И вдруг словно что-то щелкнуло — и он засиял.

Тьма во мне встрепенулась, узнавая любимую магию вампирского гламура. Или флера. Или харизмы. Как бы то ни было, но теперь вместо скучного хипстера я вновь видела перед собой мужчину с очень опасным темным взглядом, остро-режущими скулами, сияющими в полутьме белоснежными волосами и хищными повадками существа, привыкшего всю свою жизнь сражаться и любить.

Причем «любить» здесь — эвфемизм.

Тьма потянулась из меня к Люцию, связывая нас тонкой пуповиной, пульсирующей в такт биению сердца. И если от меня к нему текло восхищение и вожделение, то обратно он отдавал эту самую харизму в готовом к употреблению виде. Так что и я встряхнулась и сделала то же самое, что он — расправила плечи, улыбнулась и почувствовала, как улыбка эта сияет обаянием и опасностью.

Усталость словно пряталась под радужной пыльцой магической красоты. Той, от которой не отвести глаз — а потом не вспомнить.

Зеркало в лифте отразило меня по-новому. Так, что мне самой захотелось провалиться в собственные сияющие глаза, не отрываться от налитых как августовские поздние ягоды губ. Я даже потрогала собственную шею, внезапно ставшую притягательной настолько, что на долю мгновения я пожалела, что не могу лизнуть сама себя.

Но рядом встал Люций — и я мгновенно забыла о собственном отражении. К счастью, его можно было касаться, не опасаясь столкнуться с ограничениями физического мира. Я приникла к его губам, раздвигая их языком, чтобы нащупать острые кончики клыков.

Он хмыкнул, отстраняя меня:

— Не увлекайся. С тобой мы уже разобрались.

Стало обидно и захотелось сбежать сквозь белую мглу пурги, спрятаться подальше и с замиранием сердца ждать, пока он отыщет и сладко накажет.

Черные глаза вспыхнули:

— Непременно, наркоманочка моя.
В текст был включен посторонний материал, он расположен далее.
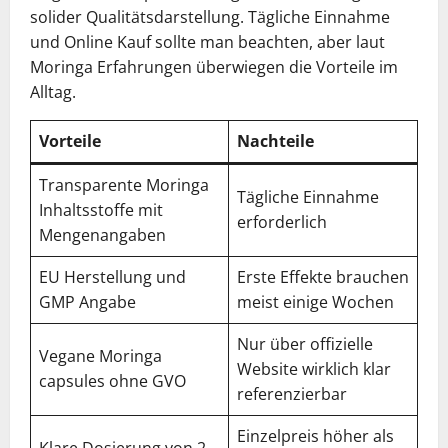
solider Qualitätsdarstellung. Tägliche Einnahme
und Online Kauf sollte man beachten, aber laut
Moringa Erfahrungen überwiegen die Vorteile im
Alltag.
Vorteile
Nachteile
Transparente Moringa
Tägliche Einnahme
Inhaltsstoffe mit
erforderlich
Mengenangaben
EU Herstellung und
Erste Effekte brauchen
GMP Angabe
meist einige Wochen
Nur über offizielle
Vegane Moringa
Website wirklich klar
capsules ohne GVO
referenzierbar
Einzelpreis höher als
Klare Dosierung von 2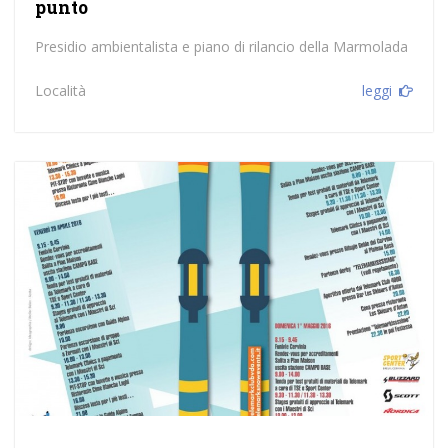
punto
Presidio ambientalista e piano di rilancio della Marmolada
Località
leggi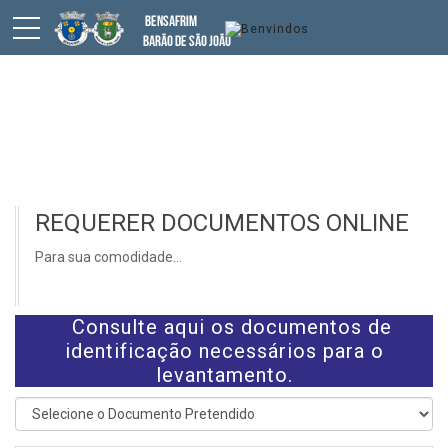
BALCÃO VIRTUAL
REQUERER DOCUMENTOS ONLINE
Para sua comodidade...
Consulte aqui os documentos de
identificação necessários para o
levantamento.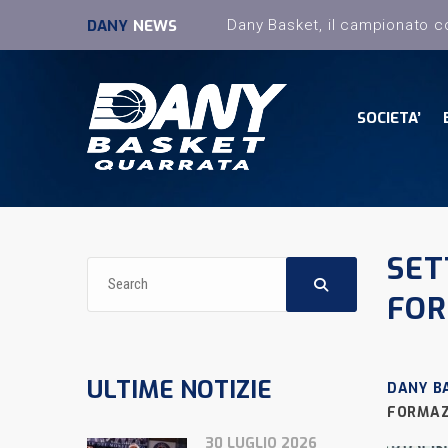
DANY
NEWS
SOCIETA’
SET
FOR
ULTIME NOTIZIE
DANY B
FORMAZ
30 LUGLIO 2026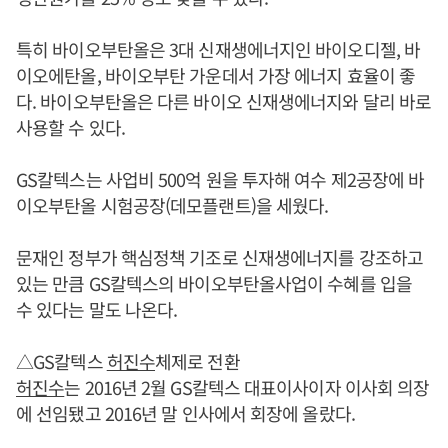
특히 바이오부탄올은 3대 신재생에너지인 바이오디젤, 바
이오에탄올, 바이오부탄 가운데서 가장 에너지 효율이 좋
다. 바이오부탄올은 다른 바이오 신재생에너지와 달리 바로
사용할 수 있다.
GS칼텍스는 사업비 500억 원을 투자해 여수 제2공장에 바
이오부탄올 시험공장(데모플랜트)을 세웠다.
문재인 정부가 핵심정책 기조로 신재생에너지를 강조하고
있는 만큼 GS칼텍스의 바이오부탄올사업이 수혜를 입을
수 있다는 말도 나온다.
△GS칼텍스
허진수
체제로 전환
허진수
는 2016년 2월 GS칼텍스 대표이사이자 이사회 의장
에 선임됐고 2016년 말 인사에서 회장에 올랐다.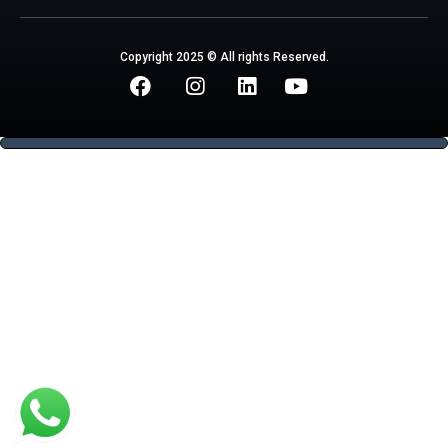
Copyright 2025 © All rights Reserved.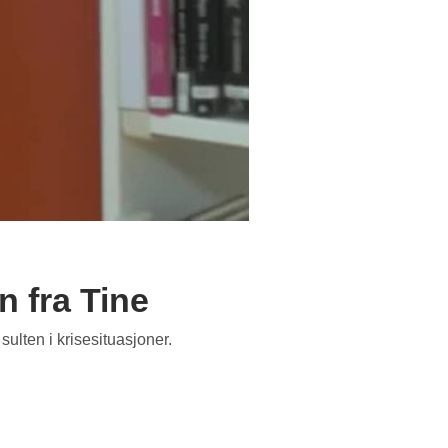
 fra Tine
ulten i krisesituasjoner.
Позже.

На тринадцатом этаже — какая ирония! — Люций дотронулся кончиками пальцев до простой деревянной двери одной из квартир. Я почувствовала, как запульсировало пространство вокруг, откликаясь на его зов.
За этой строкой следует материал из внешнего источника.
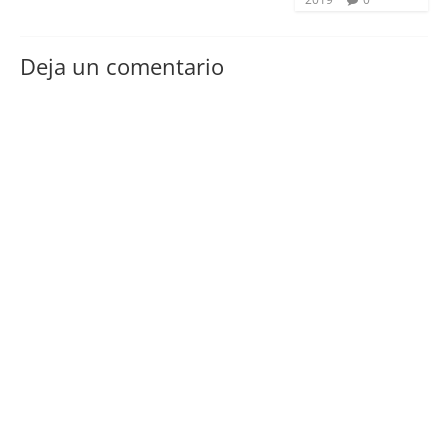
Deja un comentario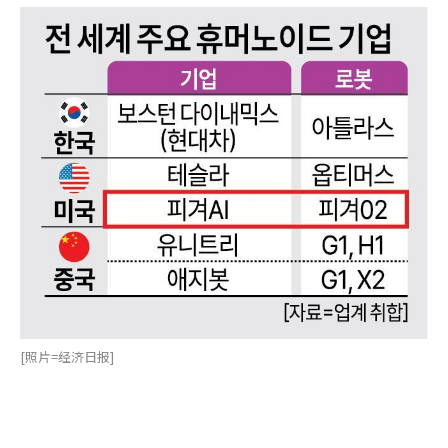
[照片=经济日报]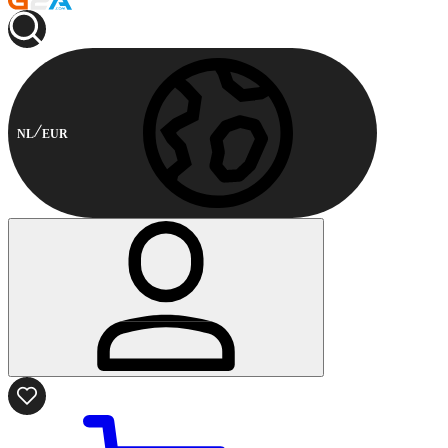
NL
EUR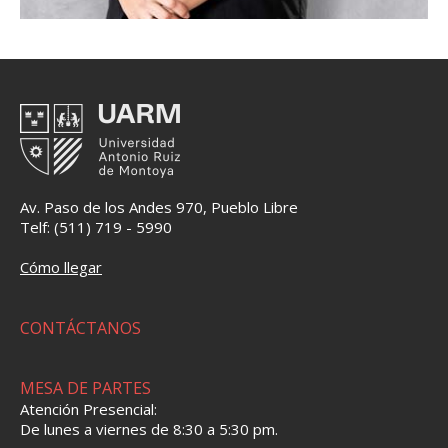
Av. Paso de los Andes 970, Pueblo Libre
Telf: (511) 719 - 5990
Cómo llegar
CONTÁCTANOS
MESA DE PARTES
Atención Presencial:
De lunes a viernes de 8:30 a 5:30 pm.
— Нам сюда? — спросила я, разглядывая резиновый коврик под ногами. Кажется, ему было больше лет, чем всему зданию.

— Сюда, но не прямо.

Люций небрежно пнул дверь соседской квартиры и она, даром что железная и двумя десятками штырей по всем сторонам, с легкостью распахнулась, впуская нас внутрь богато, но безвкусно обставленной квартиры. Я поторопилась вслед за ним пройти через гостиную на балкон — мимо хозяев, которые так и не отвлеклись от телевизора.

— Вить, холодно что-то… — сказала женщина, глядя пустыми глазами в экран.

— Зима ведь, дура! — ответил ей муж. Пальцы его елозили по кнопкам пульта, задевая то регулятор громкости, то яркости. Ни он, ни жена не реагировали на темнеющий, светлеющий, орущий и шепчущий телевизор.

Мы не вписывались в их представление о мире, поэтому нас просто проигнорировали.

На балконе Люций легко вспрыгнул на парапет и подал мне руку, мгновенно втащив на узкий, сантиметров десять, край. Я глянула вниз — закружилась голова.

Упасть отсюда — мгновенно лишиться шанса на всякое слияние со своим возлюбленным вампиром. Я только судорожно вцепилась в его пальцы.

Но не боялась.

С Люцием я перестала бояться смерти — куда обиднее было лишиться перспектив жизни с ним. Если бы он гарантировал, что найдет мое следующее воплощение раньше, чем я появлюсь на свет и собственноручно перережет мою пуповину, я бы шагнула с балкона с улыбкой. Просто ради интереса расти в его руках.

Но смерть? Смерть — это он. Чего его бояться?